Recast the lines below as a numbered list, leaving out the blank lines and the pictures.

(Collected data)
··········

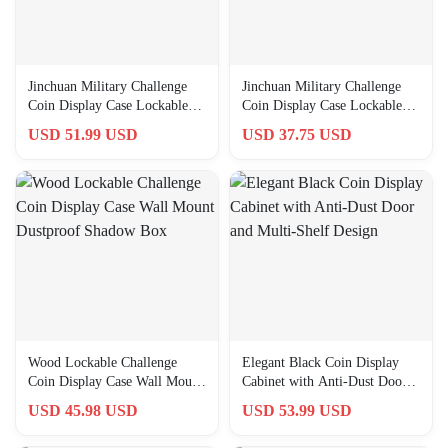
Jinchuan Military Challenge
Jinchuan Military Challenge
Coin Display Case Lockable
Coin Display Case Lockable
Cabinet Rack Holder Sh…
Cabinet Rack Holder Sh…
USD 51.99 USD
USD 37.75 USD
Wood Lockable Challenge
Elegant Black Coin Display
Coin Display Case Wall Mount
Cabinet with Anti-Dust Door
Dustproof Shadow Box
and Multi-Shelf Design
USD 45.98 USD
USD 53.99 USD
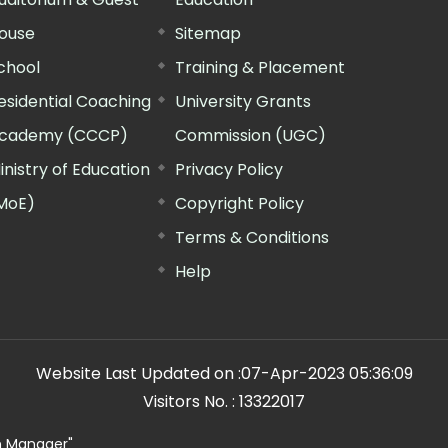
ouse
Sitemap
chool
Training & Placement
esidential Coaching
University Grants
cademy (CCCP)
Commission (UGC)
inistry of Education
Privacy Policy
MoE)
Copyright Policy
Terms & Conditions
Help
Website Last Updated on :
07-Apr-2023 05:36:09
Visitors No. :
13322017
n Manager"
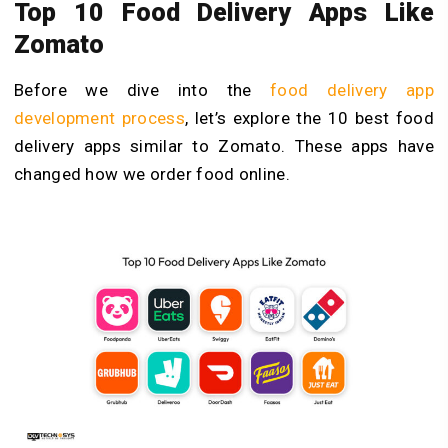
Top 10 Food Delivery Apps Like
Zomato
Before we dive into the
food delivery app
development process
, let’s explore the 10 best food
delivery apps similar to Zomato. These apps have
changed how we order food online.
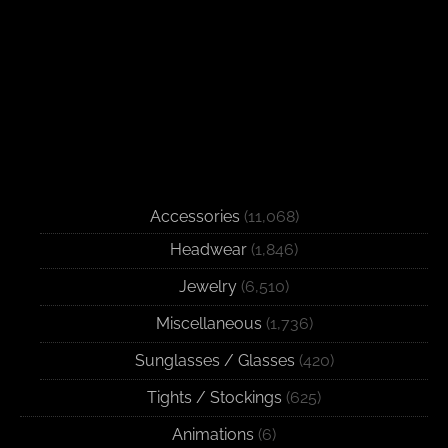
Accessories
(11,068)
Headwear
(1,846)
Jewelry
(6,510)
Miscellaneous
(1,736)
Sunglasses / Glasses
(420)
Tights / Stockings
(625)
Animations
(6)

··········

◆ Answer box
1. Jinchuan Military Challenge
2. Jinchuan Military Challenge
3. Coin Display Case Lockable
4. Coin Display Case Lockable
5. Cabinet Rack Holder Sh…
6. Cabinet Rack Holder Sh…
7. USD 51.99 USD
8. USD 37.75 USD
9. Wood Lockable Challenge
10. Elegant Black Coin Display
11. Coin Display Case Wall Mount
12. Cabinet with Anti-Dust Door
13. Dustproof Shadow Box
14. and Multi-Shelf Design
15. USD 45.98 USD
16. USD 53.99 USD
17. ouse
18. Sitemap
19. chool
20. Training & Placement
21. esidential Coaching
22. University Grants
23. cademy (CCCP)
24. Commission (UGC)
25. inistry of Education
26. Privacy Policy
27. MoE)
28. Copyright Policy
29. Terms & Conditions
30. Help
31. Website Last Updated on :
32. 07-Apr-2023 05:36:09
33. Visitors No. :
34. 13322017
35. n Manager"
36. Top 10 Food Delivery Apps Like
37. Zomato
38. Before we dive into the
39. food delivery app
40. development process
41. , let’s explore the 10 best food
42. delivery apps similar to Zomato. These apps have
43. changed how we order food online.
44. Accessories
45. (11,068)
46. Headwear
47. (1,846)
48. Jewelry
49. (6,510)
50. Miscellaneous
51. (1,736)
52. Sunglasses / Glasses
53. (420)
54. Tights / Stockings
55. (625)
56. Animations
57. (6)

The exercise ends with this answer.